* **How to complete this task**:
Exactly as they appear, transcribe the entries and skip any pictures.

[The data Boundary: Start]

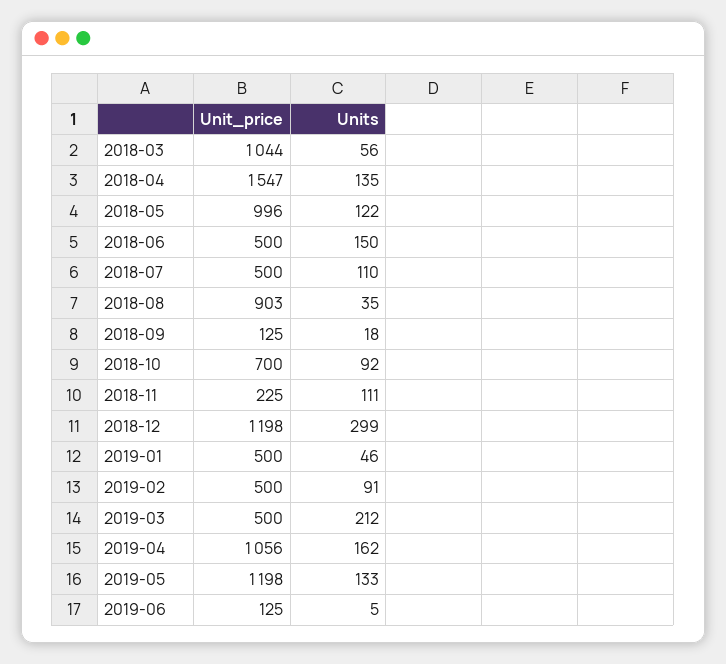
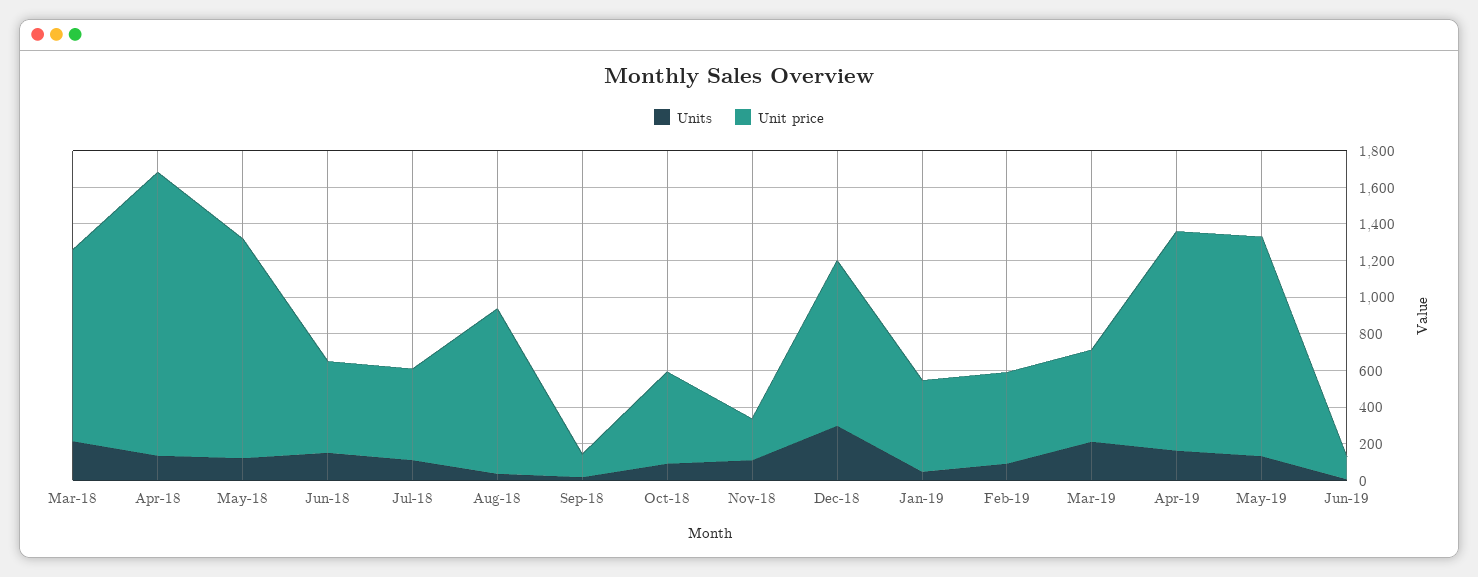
  {
    "Unit_price": {
      "2018-03": 1044,
      "2018-04": 1547,
-     "2018-05": 996,
+     "2018-05": 1200,
      "2018-06": 500,
      "2018-07": 500,
      "2018-08": 903,
      "2018-09": 125,
-     "2018-10": 700,
+     "2018-10": 500,
      "2018-11": 225,
-     "2018-12": 1198,
+     "2018-12": 900,
      "2019-01": 500,
      "2019-02": 500,
      "2019-03": 500,
-     "2019-04": 1056,
+     "2019-04": 1200,
      "2019-05": 1198,
      "2019-06": 125
    },
    "Units": {
-     "2018-03": 56,
+     "2018-03": 200,
      "2018-04": 135,
      "2018-05": 122,
      "2018-06": 150,
      "2018-07": 110,
      "2018-08": 35,
      "2018-09": 18,
      "2018-10": 92,
      "2018-11": 111,
      "2018-12": 299,
      "2019-01": 46,
      "2019-02": 91,
      "2019-03": 212,
      "2019-04": 162,
      "2019-05": 133,
      "2019-06": 5
    }
  }

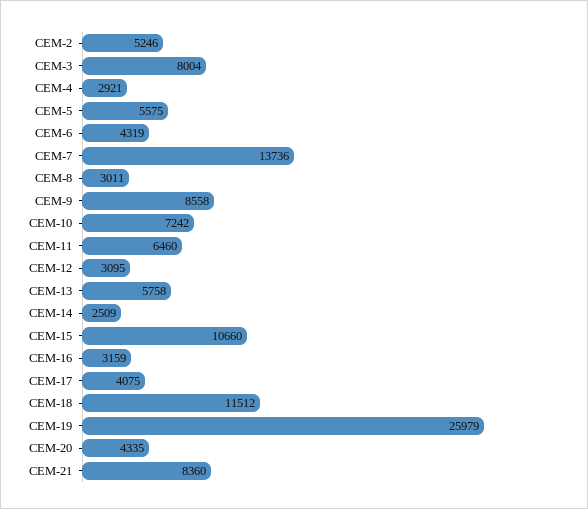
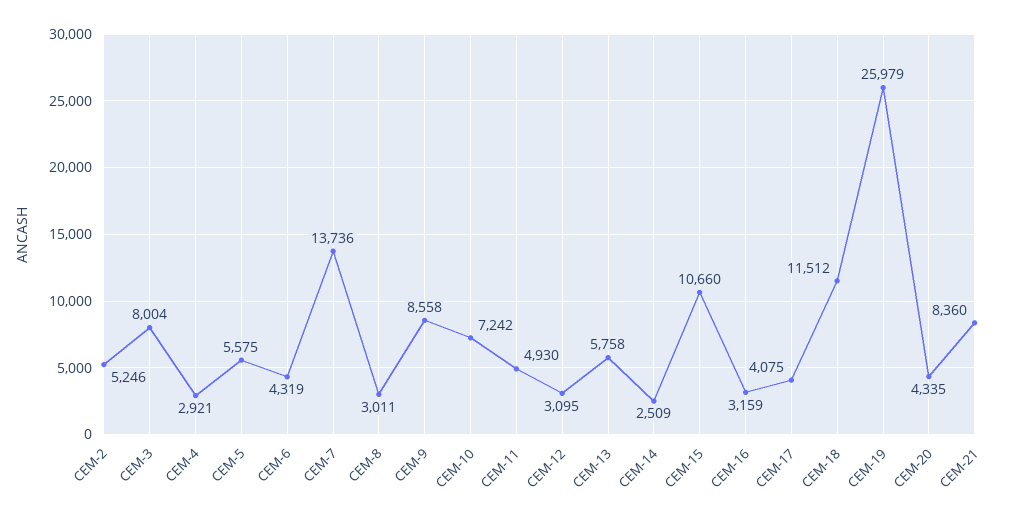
  {
    "CEM-2": 5246,
    "CEM-3": 8004,
    "CEM-4": 2921,
    "CEM-5": 5575,
    "CEM-6": 4319,
    "CEM-7": 13736,
    "CEM-8": 3011,
    "CEM-9": 8558,
    "CEM-10": 7242,
-   "CEM-11": 6460,
+   "CEM-11": 4930,
    "CEM-12": 3095,
    "CEM-13": 5758,
    "CEM-14": 2509,
    "CEM-15": 10660,
    "CEM-16": 3159,
    "CEM-17": 4075,
    "CEM-18": 11512,
    "CEM-19": 25979,
    "CEM-20": 4335,
    "CEM-21": 8360
  }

[The data Boundary: End]

* **Expected output**:
  {
    "Unit_price": {
      "2018-03": 1044,
      "2018-04": 1547,
-     "2018-05": 996,
+     "2018-05": 1200,
      "2018-06": 500,
      "2018-07": 500,
      "2018-08": 903,
      "2018-09": 125,
-     "2018-10": 700,
+     "2018-10": 500,
      "2018-11": 225,
-     "2018-12": 1198,
+     "2018-12": 900,
      "2019-01": 500,
      "2019-02": 500,
      "2019-03": 500,
-     "2019-04": 1056,
+     "2019-04": 1200,
      "2019-05": 1198,
      "2019-06": 125
    },
    "Units": {
-     "2018-03": 56,
+     "2018-03": 200,
      "2018-04": 135,
      "2018-05": 122,
      "2018-06": 150,
      "2018-07": 110,
      "2018-08": 35,
      "2018-09": 18,
      "2018-10": 92,
      "2018-11": 111,
      "2018-12": 299,
      "2019-01": 46,
      "2019-02": 91,
      "2019-03": 212,
      "2019-04": 162,
      "2019-05": 133,
      "2019-06": 5
    }
  }

  {
    "CEM-2": 5246,
    "CEM-3": 8004,
    "CEM-4": 2921,
    "CEM-5": 5575,
    "CEM-6": 4319,
    "CEM-7": 13736,
    "CEM-8": 3011,
    "CEM-9": 8558,
    "CEM-10": 7242,
-   "CEM-11": 6460,
+   "CEM-11": 4930,
    "CEM-12": 3095,
    "CEM-13": 5758,
    "CEM-14": 2509,
    "CEM-15": 10660,
    "CEM-16": 3159,
    "CEM-17": 4075,
    "CEM-18": 11512,
    "CEM-19": 25979,
    "CEM-20": 4335,
    "CEM-21": 8360
  }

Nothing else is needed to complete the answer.